(Note: The posts on this blog won't be in a specific sequence; some posts will be for beginning learners, while others will be for more experienced ones, though I hope that even if a particular post isn't at the level where you currently are, you can still get something useful from it.)
When players start studying the bingos (or bonuses, outside North America) - the seven- and eight-letter words - they're presented with learning two skills at once. The first is knowing that a word is valid and being able to recall it, particularly when the word is obscure, and the second is being able to look at a tricky string of letters like AEFILNRU and find the real word or words in those letters. (That's a quiz: I'll give the answer at the bottom of the post.) This is all true for the shorter words as well, but the bingos are where you'll rely most on your unscrambling abilities. So you'll need to study bingos in a way that not only teaches you the words, but also builds that unscrambling ability - because the sooner you build that ability, the quicker you can add bingos to your arsenal.
I've met a number of newer word learners who maybe started their bingo study by learning the seven-letter words formed by adding a letter to six-letter bingo stems like SATIRE or RETINA, and they've gotten a decent way into that. But if I ask them about eights, they say they're waiting to get a good number of sevens under their belt before tackling the eights. That sounds sensible: when we learn the shorter words, we typically do the threes, then the fours, then the fives.
However, for bingos, I think there's a better way to fly. When I started practicing bingos, I noticed pretty quickly that eights were a good deal tougher than sevens to unscramble - I was much slower on eights and got fewer of them right.

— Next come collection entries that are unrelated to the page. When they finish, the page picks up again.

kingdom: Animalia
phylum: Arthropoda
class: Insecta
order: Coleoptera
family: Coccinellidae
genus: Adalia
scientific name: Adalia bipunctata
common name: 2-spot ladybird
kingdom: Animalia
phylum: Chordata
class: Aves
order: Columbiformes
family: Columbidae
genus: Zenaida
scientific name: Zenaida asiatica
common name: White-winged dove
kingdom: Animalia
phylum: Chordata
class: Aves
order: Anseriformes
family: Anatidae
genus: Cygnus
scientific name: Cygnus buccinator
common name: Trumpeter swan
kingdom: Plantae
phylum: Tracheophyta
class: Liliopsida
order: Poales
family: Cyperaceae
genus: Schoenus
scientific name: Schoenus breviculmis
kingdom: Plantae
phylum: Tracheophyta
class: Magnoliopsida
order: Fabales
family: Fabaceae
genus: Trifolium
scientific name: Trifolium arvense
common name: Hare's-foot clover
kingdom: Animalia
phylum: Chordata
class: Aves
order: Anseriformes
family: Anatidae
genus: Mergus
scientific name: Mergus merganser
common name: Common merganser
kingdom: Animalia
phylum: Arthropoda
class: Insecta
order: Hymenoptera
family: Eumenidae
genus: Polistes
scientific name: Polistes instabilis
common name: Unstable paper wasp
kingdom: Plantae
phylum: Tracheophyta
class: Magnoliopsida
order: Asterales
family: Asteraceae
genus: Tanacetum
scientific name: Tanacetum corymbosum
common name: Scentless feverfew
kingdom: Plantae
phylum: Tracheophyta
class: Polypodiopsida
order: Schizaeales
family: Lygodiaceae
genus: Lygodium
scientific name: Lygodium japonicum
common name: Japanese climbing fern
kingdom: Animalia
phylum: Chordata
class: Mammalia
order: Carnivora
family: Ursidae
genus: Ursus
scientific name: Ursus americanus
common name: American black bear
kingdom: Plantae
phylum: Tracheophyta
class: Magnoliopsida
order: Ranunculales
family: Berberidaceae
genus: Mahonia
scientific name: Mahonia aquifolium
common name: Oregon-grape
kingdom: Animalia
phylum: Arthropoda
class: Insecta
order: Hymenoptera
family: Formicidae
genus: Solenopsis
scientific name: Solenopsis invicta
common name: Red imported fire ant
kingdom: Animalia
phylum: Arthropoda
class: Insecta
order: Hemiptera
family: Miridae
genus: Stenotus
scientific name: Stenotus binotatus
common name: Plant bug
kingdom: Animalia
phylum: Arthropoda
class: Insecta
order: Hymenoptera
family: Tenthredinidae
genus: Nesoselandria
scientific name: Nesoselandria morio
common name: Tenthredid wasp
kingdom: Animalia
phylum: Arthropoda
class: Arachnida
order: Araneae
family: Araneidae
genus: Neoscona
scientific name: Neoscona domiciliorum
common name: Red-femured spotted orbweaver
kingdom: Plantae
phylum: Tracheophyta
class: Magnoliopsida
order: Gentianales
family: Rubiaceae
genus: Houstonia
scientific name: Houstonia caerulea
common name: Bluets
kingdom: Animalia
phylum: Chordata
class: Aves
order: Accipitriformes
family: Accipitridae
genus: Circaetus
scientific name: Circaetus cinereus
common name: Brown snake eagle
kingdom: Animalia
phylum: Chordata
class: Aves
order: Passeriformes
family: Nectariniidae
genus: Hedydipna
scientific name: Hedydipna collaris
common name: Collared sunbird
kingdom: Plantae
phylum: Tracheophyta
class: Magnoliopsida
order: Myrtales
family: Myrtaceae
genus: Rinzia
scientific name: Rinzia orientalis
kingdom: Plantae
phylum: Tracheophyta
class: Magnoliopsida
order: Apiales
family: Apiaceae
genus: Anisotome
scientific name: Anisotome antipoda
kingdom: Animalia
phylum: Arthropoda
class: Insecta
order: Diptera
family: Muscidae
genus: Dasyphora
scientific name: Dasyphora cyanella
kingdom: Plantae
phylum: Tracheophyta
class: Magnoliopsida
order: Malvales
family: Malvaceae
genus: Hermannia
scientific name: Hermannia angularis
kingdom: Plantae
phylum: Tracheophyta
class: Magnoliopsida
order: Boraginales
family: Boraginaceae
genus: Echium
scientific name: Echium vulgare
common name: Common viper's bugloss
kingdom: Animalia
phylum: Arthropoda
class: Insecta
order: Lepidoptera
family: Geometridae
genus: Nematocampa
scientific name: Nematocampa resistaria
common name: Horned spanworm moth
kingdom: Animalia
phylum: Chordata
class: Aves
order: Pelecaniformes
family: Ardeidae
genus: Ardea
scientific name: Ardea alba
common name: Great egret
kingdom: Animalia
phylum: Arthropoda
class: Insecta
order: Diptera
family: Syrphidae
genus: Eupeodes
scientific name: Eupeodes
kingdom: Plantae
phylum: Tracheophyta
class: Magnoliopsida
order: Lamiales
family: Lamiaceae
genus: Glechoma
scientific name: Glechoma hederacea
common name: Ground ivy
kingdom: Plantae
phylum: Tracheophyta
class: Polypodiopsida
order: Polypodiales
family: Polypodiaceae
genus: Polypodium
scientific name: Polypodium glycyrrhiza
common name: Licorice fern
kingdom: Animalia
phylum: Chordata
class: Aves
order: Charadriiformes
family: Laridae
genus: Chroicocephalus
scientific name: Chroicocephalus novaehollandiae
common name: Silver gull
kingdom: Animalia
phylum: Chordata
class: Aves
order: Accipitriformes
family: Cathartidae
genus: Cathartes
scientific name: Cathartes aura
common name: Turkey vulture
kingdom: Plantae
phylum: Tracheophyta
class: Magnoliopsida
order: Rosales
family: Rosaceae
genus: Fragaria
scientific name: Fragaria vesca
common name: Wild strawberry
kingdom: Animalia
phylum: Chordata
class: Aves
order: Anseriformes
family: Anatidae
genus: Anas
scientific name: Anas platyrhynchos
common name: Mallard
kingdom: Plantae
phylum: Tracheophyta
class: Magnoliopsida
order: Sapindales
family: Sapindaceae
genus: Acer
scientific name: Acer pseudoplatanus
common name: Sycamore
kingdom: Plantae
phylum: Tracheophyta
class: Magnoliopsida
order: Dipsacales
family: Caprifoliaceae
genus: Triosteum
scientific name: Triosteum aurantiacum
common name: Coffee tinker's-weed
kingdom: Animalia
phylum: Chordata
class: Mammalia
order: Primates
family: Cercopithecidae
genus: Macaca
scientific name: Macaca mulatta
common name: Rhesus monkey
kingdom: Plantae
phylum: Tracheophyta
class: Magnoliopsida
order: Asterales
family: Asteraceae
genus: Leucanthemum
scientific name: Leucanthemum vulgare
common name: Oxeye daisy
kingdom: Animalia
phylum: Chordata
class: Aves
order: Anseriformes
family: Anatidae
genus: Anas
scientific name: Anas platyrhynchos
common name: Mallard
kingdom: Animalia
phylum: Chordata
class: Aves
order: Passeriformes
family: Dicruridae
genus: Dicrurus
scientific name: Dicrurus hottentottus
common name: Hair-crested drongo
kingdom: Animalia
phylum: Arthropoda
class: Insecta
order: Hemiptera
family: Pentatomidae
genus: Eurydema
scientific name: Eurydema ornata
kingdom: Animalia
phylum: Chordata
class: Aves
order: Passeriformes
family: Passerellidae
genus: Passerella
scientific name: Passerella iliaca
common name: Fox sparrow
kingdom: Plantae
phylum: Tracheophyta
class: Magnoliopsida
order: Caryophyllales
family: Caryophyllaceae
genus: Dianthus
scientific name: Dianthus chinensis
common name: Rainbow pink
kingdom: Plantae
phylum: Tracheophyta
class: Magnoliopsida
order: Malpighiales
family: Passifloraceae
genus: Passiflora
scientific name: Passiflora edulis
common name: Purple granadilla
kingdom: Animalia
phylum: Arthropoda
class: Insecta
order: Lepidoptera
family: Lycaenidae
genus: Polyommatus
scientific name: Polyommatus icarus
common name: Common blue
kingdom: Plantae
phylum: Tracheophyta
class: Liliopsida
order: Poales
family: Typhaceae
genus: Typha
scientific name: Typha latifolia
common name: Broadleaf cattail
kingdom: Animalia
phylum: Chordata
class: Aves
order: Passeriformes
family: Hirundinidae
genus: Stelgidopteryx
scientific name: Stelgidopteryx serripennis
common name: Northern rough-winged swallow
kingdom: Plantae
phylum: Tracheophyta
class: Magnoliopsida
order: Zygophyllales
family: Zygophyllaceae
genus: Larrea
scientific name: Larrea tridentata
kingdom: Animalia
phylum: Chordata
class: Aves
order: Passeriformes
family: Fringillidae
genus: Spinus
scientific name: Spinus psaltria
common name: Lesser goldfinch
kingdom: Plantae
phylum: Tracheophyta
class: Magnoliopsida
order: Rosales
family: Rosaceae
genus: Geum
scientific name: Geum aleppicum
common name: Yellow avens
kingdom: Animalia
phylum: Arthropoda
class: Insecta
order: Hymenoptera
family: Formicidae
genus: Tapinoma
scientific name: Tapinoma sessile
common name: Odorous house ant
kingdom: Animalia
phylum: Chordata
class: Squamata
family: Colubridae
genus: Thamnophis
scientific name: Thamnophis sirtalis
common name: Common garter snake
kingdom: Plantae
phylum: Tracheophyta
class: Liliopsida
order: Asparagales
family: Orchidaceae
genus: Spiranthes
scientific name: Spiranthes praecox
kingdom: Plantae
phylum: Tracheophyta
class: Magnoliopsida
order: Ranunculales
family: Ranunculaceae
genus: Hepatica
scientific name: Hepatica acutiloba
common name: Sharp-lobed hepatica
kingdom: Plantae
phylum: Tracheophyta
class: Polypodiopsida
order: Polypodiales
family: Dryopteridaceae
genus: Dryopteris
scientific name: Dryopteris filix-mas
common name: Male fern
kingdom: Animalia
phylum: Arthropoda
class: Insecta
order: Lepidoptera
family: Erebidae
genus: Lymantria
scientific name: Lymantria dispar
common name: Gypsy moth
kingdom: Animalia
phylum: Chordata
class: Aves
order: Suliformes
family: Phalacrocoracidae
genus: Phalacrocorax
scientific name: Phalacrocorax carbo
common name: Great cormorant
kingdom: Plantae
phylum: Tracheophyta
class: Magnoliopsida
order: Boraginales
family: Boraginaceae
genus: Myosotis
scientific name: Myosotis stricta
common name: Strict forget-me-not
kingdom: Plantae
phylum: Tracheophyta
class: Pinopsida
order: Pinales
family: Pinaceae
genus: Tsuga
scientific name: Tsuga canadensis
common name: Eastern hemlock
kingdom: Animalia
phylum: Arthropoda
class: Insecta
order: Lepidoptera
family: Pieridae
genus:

That one extra letter adds a lot more possibilities for your brain to sort through, and if you don't have that unscrambling practice under your belt, it can be slow going.
This is why I recommend that new bingo learners actually spend MORE time on eights than on sevens, maybe a 60/40 or 65/35 ratio in favor of eights. Sevens and eights are, in general, about equally important to learn, but if you do more eights to start with, you'll build those unscrambling muscles quicker, which will also help a lot when you work on the sevens. It's like adding a little more weight to the bar when you're working out; the workout will be a little tougher, but the long-term payoff is well worth it.
However, remember what I said about making the learning fun? If you're not that good at anagramming yet and you take on a big pile of high-probability eights, you might find yourself getting pretty frustrated with your low solving percentage and lack of speed. That's not fun. So I recommend two things to help you lessen that frustration and build more momentum.
First, when you study high-probability eights initially, don't just take on everything in the top 1000. Instead, study only those alphagrams in the top 1000 that have one and only one solution. (Zyzzyva allows you to search for those easily, and I'll post a list of these here today or tomorrow when I get time.) So instead of annoying yourself by not remembering and finding every last one of the zillion words in ACEINRST, you can just concern yourself with remembering and finding one solution at a time. That way you'll move through the words faster and have a better flow. Once you get a bunch of these words learned and become a little more comfortable with solving eights, you can go back and add the ones with multiple answers.
Second, when you study eights, don't limit yourself to just the highest-probability eights. Here's why: high-probability words, which are mostly collections of one-point tiles, are generally much harder to anagram than lower-probability words are. Lower-probability words tend to have high-point tiles like K or Q or W or Z in them, and those letters can simplify your unscrambling process a lot, since there are fewer ways those letters can appear in words. With high-probability words, you don't have that help. (For example: The low-prob CCEHIKN is much easier to solve than the high-prob ILNORST, though they're both commonly known words.) So here's how you ease your burden a little: when studying eights, do the high-probability stuff most of the time, because those words will help you the most in the game, but mix in maybe 25% of the time doing a lower probability range of eights, something like 15000-16000. It'll expose you to a more varied and interesting set of words (at least in my opinion) that won't be quite as hard to unscramble as the high-prob words are, and again, you'll have more fun and get into the flow easier. And if you happen to unleash one of those obscure lower-probability beauties in a game, all the better!
These two tips are just as useful when learning sevens, too.
* Quiz answer: AEFILNRU is FRAULEIN.